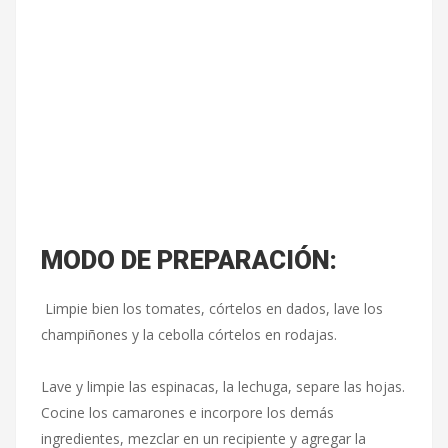
MODO DE PREPARACIÓN:
Limpie bien los tomates, córtelos en dados, lave los
champiñones y la cebolla córtelos en rodajas.
Lave y limpie las espinacas, la lechuga, separe las hojas.
Cocine los camarones e incorpore los demás
ingredientes, mezclar en un recipiente y agregar la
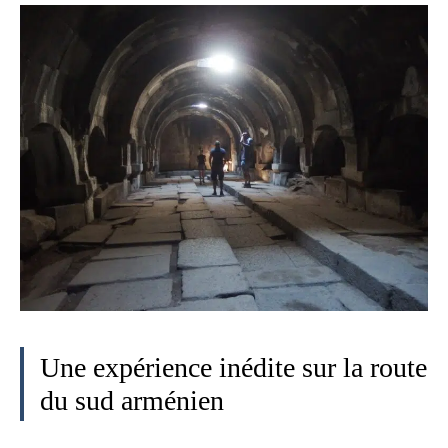
Une expérience inédite sur la route
du sud arménien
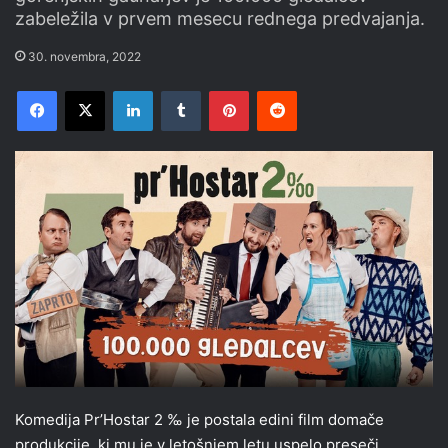
zabeležila v prvem mesecu rednega predvajanja.
30. novembra, 2022
Facebook
X
LinkedIn
Tumblr
Pinterest
Reddit
Komedija Pr’Hostar 2 ‰ je postala edini film domače
produkcije, ki mu je v letošnjem letu uspelo preseči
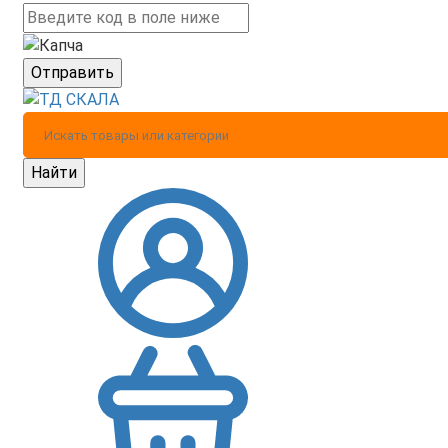
Отправить
Найти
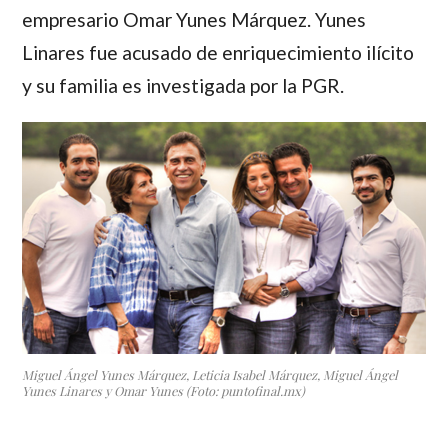
empresario
Omar Yunes Márquez
.
Yunes
Linares
fue acusado de enriquecimiento ilícito
y su familia es investigada por la PGR.
Miguel Ángel Yunes Márquez, Leticia Isabel Márquez, Miguel Ángel
Yunes Linares y Omar Yunes (Foto: puntofinal.mx)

— WHAT IS REQUIRED —
In the entries above, copy each line that contains the string "Márquez".

— EXERCISE SOLUTION —
Omar Yunes Márquez
Miguel Ángel Yunes Márquez, Leticia Isabel Márquez, Miguel Ángel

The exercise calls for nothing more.